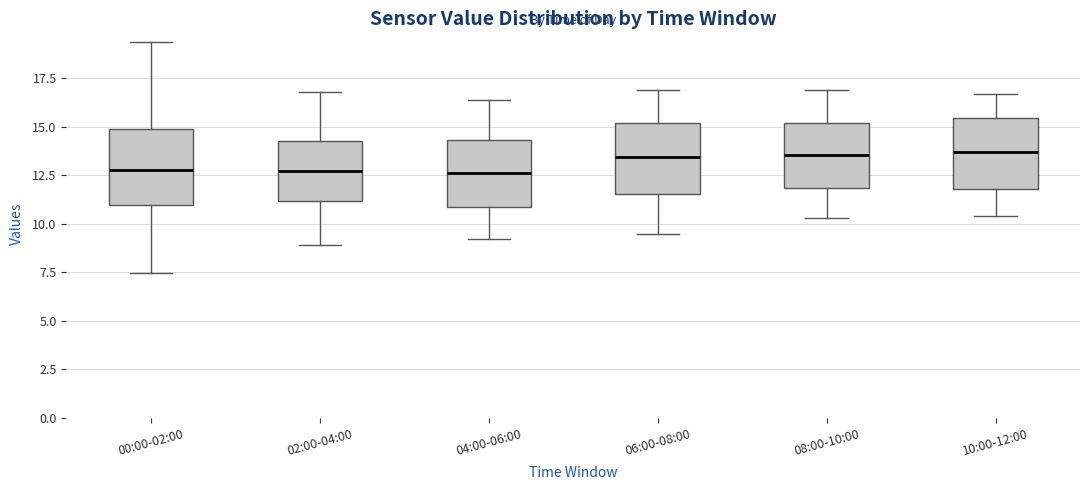

Reading left to right, transcribe this box plot: for each box, give where its median line is, the range the box spans, and where its two whiskers end, as read against the y-axis. The values are not printed on the chart, so give them approximately, as read against the axis.

00:00-02:00: median 13.0, box 11.0 to 15.0, whiskers 7.5 to 19.5
02:00-04:00: median 13.0, box 11.0 to 14.5, whiskers 9.0 to 17.0
04:00-06:00: median 12.5, box 11.0 to 14.5, whiskers 9.0 to 16.5
06:00-08:00: median 13.5, box 11.5 to 15.0, whiskers 9.5 to 17.0
08:00-10:00: median 13.5, box 12.0 to 15.0, whiskers 10.5 to 17.0
10:00-12:00: median 13.5, box 12.0 to 15.5, whiskers 10.5 to 16.5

++++++

**EXERCISE BRIEF**
Reproduce the entries above word for word, leaving out the pictures.

**RESPONSE BOX**
Reading left to right, transcribe this box plot: for each box, give where its median line is, the range the box spans, and where its two whiskers end, as read against the y-axis. The values are not printed on the chart, so give them approximately, as read against the axis.

00:00-02:00: median 13.0, box 11.0 to 15.0, whiskers 7.5 to 19.5
02:00-04:00: median 13.0, box 11.0 to 14.5, whiskers 9.0 to 17.0
04:00-06:00: median 12.5, box 11.0 to 14.5, whiskers 9.0 to 16.5
06:00-08:00: median 13.5, box 11.5 to 15.0, whiskers 9.5 to 17.0
08:00-10:00: median 13.5, box 12.0 to 15.0, whiskers 10.5 to 17.0
10:00-12:00: median 13.5, box 12.0 to 15.5, whiskers 10.5 to 16.5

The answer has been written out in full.